Ein kurzer Überblick: Das House of Commons ist die einzige gewählte Kammer des britischen Parlaments. Es besteht aus 650 Sitzen: 543 in England, 57 in Schottland, 32 in Wales und 18 in Nordirland. Eine politische Partei benötigt 326 Sitze für eine Zwei-Stimmen-Mehrheit, 327 Sitze für eine Vier-Stimmen-Mehrheit und so weiter.
Alle Umfragen sagen einstimmig einen Sieg der Labour-Partei voraus, der den von Tony Blair vor 27 Jahren übertreffen könnte. Erwartet wird, dass Labour mehr als 400 Sitze im Parlament gewinnen wird, was ihnen eine absolute Mehrheit ohne politische Allianzen ermöglicht. Den Konservativen hingegen werden nicht mehr als hundert Sitze im House of Commons vorhergesagt. Zum ersten Mal in der Geschichte könnten sie den Status als „Opposition Ihrer Majestät“ verlieren, wobei die Liberaldemokraten diese Nische einnehmen könnten.
Angesichts dieser vorläufigen Wahlszenarien wird Labour zweifellos in Großbritannien an die Macht kommen. Sie werden ihren Premierminister ernennen, den 61-jährigen ehemaligen Generalstaatsanwalt Keir Starmer.
Warum reagiert das Pfund so gelassen auf die bevorstehenden politischen Veränderungen? Erstens, weil das Wahlergebnis vorherbestimmt ist. Zweitens, weil die Bank of England nach eigenen Angaben nicht politischem Einfluss unterliegt – Labours Sieg wird in diesem Zusammenhang keine Konsequenzen haben. Es gibt die Meinung, dass die Bank of England bei ihrem Treffen im Juni die Zinsen absichtlich nicht gesenkt hat, um keine der Wahlteilnehmer zu begünstigen. Dies ist jedoch eher Spekulation, obwohl eine gewisse Logik darin liegt. Nichtsdestotrotz wird sich die Bank of England bei ihrem nächsten Treffen im August auf wichtige makroökonomische Indikatoren konzentrieren, nicht auf politische Veränderungen. Die meisten Experten glauben, dass die Zentralbank die Zinsen senken wird, es sei denn, die Inflation im Juni, die diesen Monat bekannt wird, beschleunigt sich stark.
Bezüglich möglicher Maßnahmen von Labour an der Macht gibt es keine spezifische Agenda, die die britische Währung "beunruhigen" würde. Der fast Premierminister Keir Starmer gab kürzlich zu, dass er keinen "Zauberstab" habe, um die wirtschaftliche Lage des Landes schnell zu verbessern. Er versprach, die Steuern nicht zu erhöhen und die Beziehungen zur Europäischen Union zu verbessern, betonte jedoch auch, dass eine Rückkehr zu früheren Wirtschaftswachstumsraten und dem freien Handel mit der EU in naher Zukunft nicht vorgesehen sei.
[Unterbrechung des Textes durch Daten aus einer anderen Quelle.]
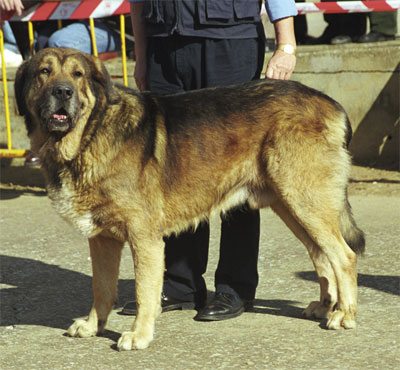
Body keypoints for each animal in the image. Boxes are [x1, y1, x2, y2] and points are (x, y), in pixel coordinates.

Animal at [15, 48, 364, 350]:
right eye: (44, 72)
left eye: (78, 75)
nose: (62, 92)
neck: (90, 134)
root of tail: (331, 103)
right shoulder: (103, 239)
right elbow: (101, 288)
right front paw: (93, 326)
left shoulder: (144, 238)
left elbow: (144, 291)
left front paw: (139, 335)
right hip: (292, 206)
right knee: (321, 256)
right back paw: (326, 306)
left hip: (305, 201)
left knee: (344, 256)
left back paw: (344, 314)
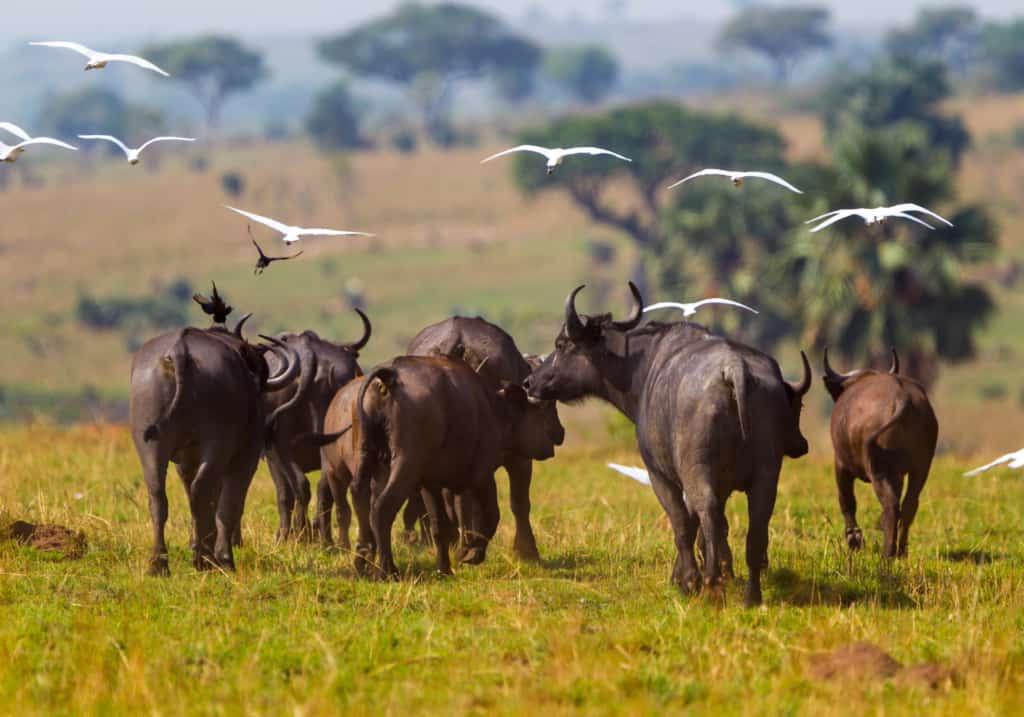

Daher "fürchtet" sich das Pfund nicht vor den Wahlen, trotz des möglichen Wechsels der Regierungspartei zum ersten Mal seit 14 Jahren. Obwohl britische und ausländische Beobachter vor Labours mangelnder Erfahrung warnen (die letzte Amtszeit der Partei endete 2010), beunruhigt dies die Marktteilnehmer nicht.
All dies deutet darauf hin, dass das Pfund ruhig auf die Exit Polls und die offiziellen Wahlergebnisse, die morgen bekannt gegeben werden, reagieren wird. Die britische Währung wird dem Dollar folgen, sodass alle GBP/USD-Händler ihre Aufmerksamkeit auf die Veröffentlichung der Nonfarm Payrolls richten werden. Dieser makroökonomische Bericht wird die Richtungsbewegung des Preises mittelfristig bestimmen. Der Dollar steht derzeit aufgrund sinkender ISM-Indizes (sowohl im verarbeitenden Gewerbe als auch im Dienstleistungssektor) und eines schwachen ADP-Berichts, der schwache Nonfarm Payrolls „vorhersagt“, erheblich unter Druck. Daher könnte die Veröffentlichung am Freitag entweder die Ängste der Investoren bestätigen oder zerstreuen. Die Reaktion des US-Dollars (und damit GBP/USD) wird entsprechend ausfallen.
Mit anderen Worten steht das Währungspaar GBP/USD vor einem wichtigen Test. Die Nonfarm Payrolls werden sicherlich erhebliche Volatilität über alle Dollar-Paare hinweg auslösen. Im Gegensatz dazu werden die Parlamentswahlen in Großbritannien das Paar vermutlich nicht aufwirbeln: Die Ergebnisse sind vorherbestimmt und bereits eingepreist.